A norma extraída do caso concreto é chamada de holding ou ratio decidendi. Essa questão é uma das mais importantes para se entender o funcionamento de um sistema common law, afinal é a compreensão e delimitação do holding que vai determinar os rumos do direito naquela matéria. Uma das técnicas mais simples para verificar se determinada questão é essencial a solução do caso compõe-se do seguinte exercício: inicialmente, inverte-se o significado da referida questão. Caso a inversão enseje a alteração do resultado do julgamento trata-se de um ponto essencial a solução do caso. Do contrário, trata-se um uma questão marginal e por consequência não vinculante.
No common law o magistrado deve preocupar-se em trazer justiça para o caso presente, contudo, deve ainda utilizar uma argumentação capaz de ser aplicada a casos futuros. Há um senso de que se a mesma lógica da decisão atual não puder ser aplicada a casos futuros esta não pode ser considerada uma decisão justa. A fim de evitar decisões arbitrárias a common law credita menos valor às singularidades de cada caso e mais valor a isonomia e coerência. De fato, no sistema civil law brasileiro experimentamos o oposto, com diversas decisões do STF reiterando que aquela argumentação é estrita àquele caso, de que se trata de um caso único ou de uma exceção. Tal disposição não faria o menor sentido para um jurista norte americano principalmente quando pronunciada por uma suprema corte.

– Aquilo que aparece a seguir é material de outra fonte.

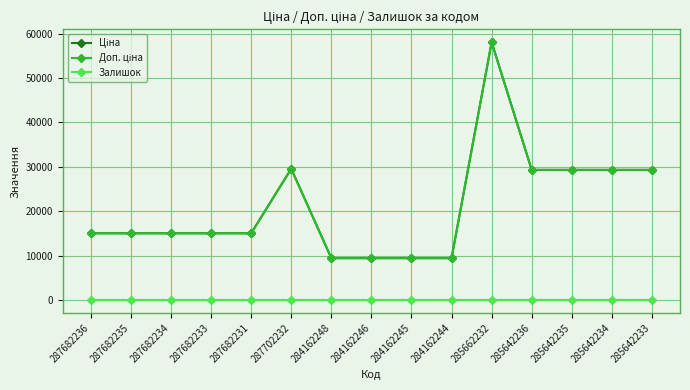

Is this an area chart (filled region under the line)?

No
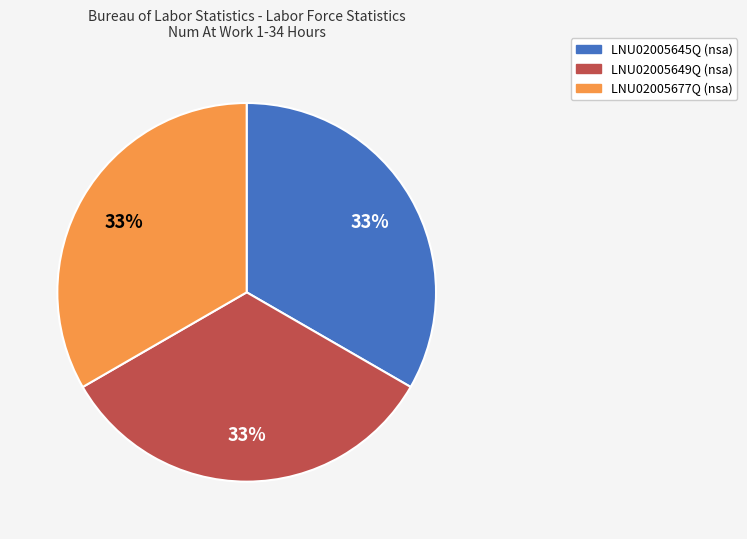

To the nearest percent, what percentage of the pie is LNU02005645Q?

33%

Uma das hipóteses para não aplicar determinado precedente a um caso é o uso do distinguishing. Tenta-se mostrar que os fatos em análise são diferentes dos fatos do precedente e por isso deve ser aplicado outro precedente ou outra lei. Não é qualquer fato ou detalhe que autoriza a aplicação do distinguishing. Apenas fatos relevantes e centrais para a decisão são capazes de afastar um precedente.
É importante destacar que um precedente, geralmente, é lapidado por casos futuros com fatos semelhantes. Estes novos casos acabam por ampliar ou restringir o alcance do holding. Por mais clara e determinada que uma regra seja, ela pode se revelar restritiva demais. De volta ao exemplo, seria razoável que a proibição de cachorros no estabelecimento se estendesse também a gatos e demais animais de estimação. Restringir o precedente apenas a cachorros e não aos demais animais seria uma afronta aos motivos centrais da decisão. Fica claro que se a regra fosse aplicada de modo restritivo perderia sua força argumentativa, justamente por lhe faltar coerência com seus fundamentos basilares.
De modo contrário, há situações em que a ampliação do alcance do precedente produz um confronto do holding com sua finalidade. É a hipótese de aplicar a proibição de animais para animais de pelúcia. Quando a abrangência do termo “animais” alcança animais de pelúcia, toda a argumentação de garantir a higiene e o conforto na praça de alimentação do shopping perde o sentido. Então, neste tipo de situação, o distinguishing deve ser usado e o alcance do precedente deve ser reduzido sob pena da regra se tornar incoerente com seu fundamento e, consequentemente, injusta.